Whether one is searching for tweets with search/tweets or downloading a user’s timeline with statuses/user_timeline Twitter limits the number of tweets. So, in order to get more tweets, one must make successive requests and with each request skip the previously acquired tweets. This is done by specifying the tweet id from where to start. Twitter has a description here. If you don’t want to implement paging yourself, you can use the TwitterPager helper class with any REST API endpoint that returns multiples of something.

But in this example we stop searching once we find a single tweet and the only fields returned are the id and text. So what if you wanted more tweets with additional fields?

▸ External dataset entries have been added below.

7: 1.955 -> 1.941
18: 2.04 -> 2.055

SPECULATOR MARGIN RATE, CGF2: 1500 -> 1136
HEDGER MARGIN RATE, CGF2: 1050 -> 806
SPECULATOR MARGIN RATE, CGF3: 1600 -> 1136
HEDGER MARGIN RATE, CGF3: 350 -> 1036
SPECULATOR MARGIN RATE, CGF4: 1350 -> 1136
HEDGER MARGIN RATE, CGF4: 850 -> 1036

We need to expand and hydrate our tweets.

  • Expand: Requesting additional fields from the tweet object.
  • Hydrate: Filling in details from related objects, like the user.

Let’s take a look at the same example as above, but now we want all tweets that mention Wharton from the beginning of the the Fall term back in 2019.

import json
from TwitterAPI import ( TwitterAPI, HydrateType, TwitterRequestError, TwitterConnectionError, TwitterPager,)

api = TwitterAPI(
    CONSUMER_KEY, CONSUMER_SECRET, api_version="2", auth_type="oAuth2", proxy_url=None
)
EXPANSIONS = "author_id,referenced_tweets.id,referenced_tweets.id.author_id,in_reply_to_user_id,attachments.media_keys"
MEDIA_FIELDS = (
    "duration_ms,height,media_key,preview_image_url,type,url,width,public_metrics"
)
TWEET_FIELDS = "created_at,author_id,public_metrics,source"
USER_FIELDS = (
    "description,name,username,created_at,location,url,verified,public_metrics"
)
query = 'Wharton'
try:
    pager = TwitterPager(
        api,
        "tweets/search/all",
        {
            "query": {query},
            "expansions": EXPANSIONS,
            "media.fields": MEDIA_FIELDS,
            "tweet.fields": TWEET_FIELDS,
            "user.fields": USER_FIELDS,
            "max_results": 500,
            "start_time": "2019-09-01T00:00:00Z",
            "end_time": "2019-09-02T00:00:00Z",
        },
        hydrate_type=HydrateType.APPEND,
    )
    count = 0
    last_tweet = None
    for item in pager.get_iterator(new_tweets=False):
        count += 1
        last_tweet = item
    print(f'found {count} tweets')
    print(json.dumps(last_tweet, indent=2))
    
except TwitterRequestError as e:
    print(e.status_code)
    for msg in iter(e):
        print(msg)

except TwitterConnectionError as e:
    print(e)

except Exception as e:
    print(f'Error: {e}')

This example prints out the count of tweets found (464) and the last tweet found:

found 464 tweets
{
  "referenced_tweets": [
    {
      "type": "quoted",
      "id": "1167948496667676672",
      "id_hydrate": {
        "text": "Donald Trump accidentally called Sean Hannity a \"shoe\" today, and it's not even among the most embarrassing things he's done today.",
        "id": "1167948496667676672",
        "public_metrics": {
          "retweet_count": 191,
          "reply_count": 42,
          "like_count": 942,
          "quote_count": 7
        },
        "source": "Twitter Web App",
        "created_at": "2019-08-31T23:53:15.000Z",
        "author_id": "15115280"
      }
    }
  ],
  "text": "Still waiting to see evidence of that \"Wharton School of Business\" education, of which #Trump was so proud & made endless references to in his campaign-stops, to show-up!\n\nJust show-up ONCE, please! https://t.co/3cGVUusaQL",
  "id": "1167950541395124229",
  "public_metrics": {
    "retweet_count": 0,
    "reply_count": 0,
    "like_count": 0,
    "quote_count": 0
  },
  "source": "Twitter Web App",
  "created_at": "2019-09-01T00:01:23.000Z",
  "author_id": "896400632",
  "author_id_hydrate": {
    "username": "PaulaDuvall2",
    "public_metrics": {
      "followers_count": 7751,
      "following_count": 7226,
      "tweet_count": 212135,
      "listed_count": 92
    },
    "created_at": "2012-10-22T00:07:59.000Z",
    "verified": false,
    "name": "Paula Duvall",
    "description": "",
    "id": "896400632",
    "url": ""
  }
}

We plan to maintain our historical database but this will be the prefered way to obtain large amounts of tweets moving forward.